Brains and brawn is precisely the combination that has taken the contemplative Morelon to the pinnacle of amateur bicycling, though the word "amateur" ignores the appearance and prize money routinely doled out at Grand Prix events all over the world. Morelon's true benefactor, however, is his coach, Toto Gerardin, whose longtime popularity as a rider in the professional sprints ended more than 25 years ago.
"Daniel was just a local road-race rider who happened to do well in our national sprint championships one year," said Toto last week. "I decided to put him on the track and before long I realized just what I had discovered. I said I would make him a world champion. He had the ability and I could tell he was willing to work."
Encouraged by Gerardin, Morelon left his brothers to toil alone in the factories of Bourg-en-Bresse. "They are still there," says Daniel, "and they are terribly jealous. But I understand. I know myself how fantastic it is to hear the cheers. I want to win for myself and for the public. I do not want to disappoint either of us. If I lose, I always know why. If I win, it is because my form is as it should be."
For all his drive to succeed, Morelon has remained popular with foreign competitors and his teammates as well. "We are more brothers than friends," says Pierre Trentin, "although things did change for me when Daniel came along. I stopped thinking about the sprints and took up the kilometer. I've been world champion in both but I would still like to win a sprint gold medal. With Daniel around, that is not so possible."
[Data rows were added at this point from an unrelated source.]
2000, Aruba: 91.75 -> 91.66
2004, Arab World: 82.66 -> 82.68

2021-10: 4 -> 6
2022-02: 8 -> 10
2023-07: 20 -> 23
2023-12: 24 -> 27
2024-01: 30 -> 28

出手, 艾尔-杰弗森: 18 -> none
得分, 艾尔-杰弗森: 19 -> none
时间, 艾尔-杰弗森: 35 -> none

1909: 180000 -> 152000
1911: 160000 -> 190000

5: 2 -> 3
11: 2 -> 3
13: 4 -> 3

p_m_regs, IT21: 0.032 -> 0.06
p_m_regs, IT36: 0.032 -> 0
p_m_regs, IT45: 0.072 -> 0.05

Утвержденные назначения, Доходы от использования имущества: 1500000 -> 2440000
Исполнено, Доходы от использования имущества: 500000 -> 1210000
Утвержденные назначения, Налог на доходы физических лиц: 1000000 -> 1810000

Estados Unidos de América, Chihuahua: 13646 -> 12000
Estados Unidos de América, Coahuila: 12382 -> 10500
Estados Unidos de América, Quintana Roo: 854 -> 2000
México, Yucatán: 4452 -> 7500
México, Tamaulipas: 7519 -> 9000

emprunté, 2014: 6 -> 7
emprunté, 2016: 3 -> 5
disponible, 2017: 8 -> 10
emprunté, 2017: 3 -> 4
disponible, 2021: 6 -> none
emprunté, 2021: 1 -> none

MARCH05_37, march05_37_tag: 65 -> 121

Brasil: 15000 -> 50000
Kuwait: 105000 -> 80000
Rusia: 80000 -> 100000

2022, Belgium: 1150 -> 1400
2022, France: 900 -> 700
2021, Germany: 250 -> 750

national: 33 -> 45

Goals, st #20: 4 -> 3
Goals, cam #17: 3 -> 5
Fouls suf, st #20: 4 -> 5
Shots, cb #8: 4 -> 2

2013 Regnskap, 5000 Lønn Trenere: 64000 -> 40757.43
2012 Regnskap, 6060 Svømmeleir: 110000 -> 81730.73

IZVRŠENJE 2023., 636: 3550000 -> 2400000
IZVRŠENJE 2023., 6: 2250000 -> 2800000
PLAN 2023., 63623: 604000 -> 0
If anyone does surpass Morelon at the world championships this summer, it might by Olympic silver medalist Nicholson, who lives and trains in Europe. "I think perhaps it could happen this year," he said at Encino, "but as much as we all want to beat him, we respect and like him, too. It could be that his success is due to his character. He is not at all arrogant. If he were he might not be so aware of other riders' strong points and how they can be overcome."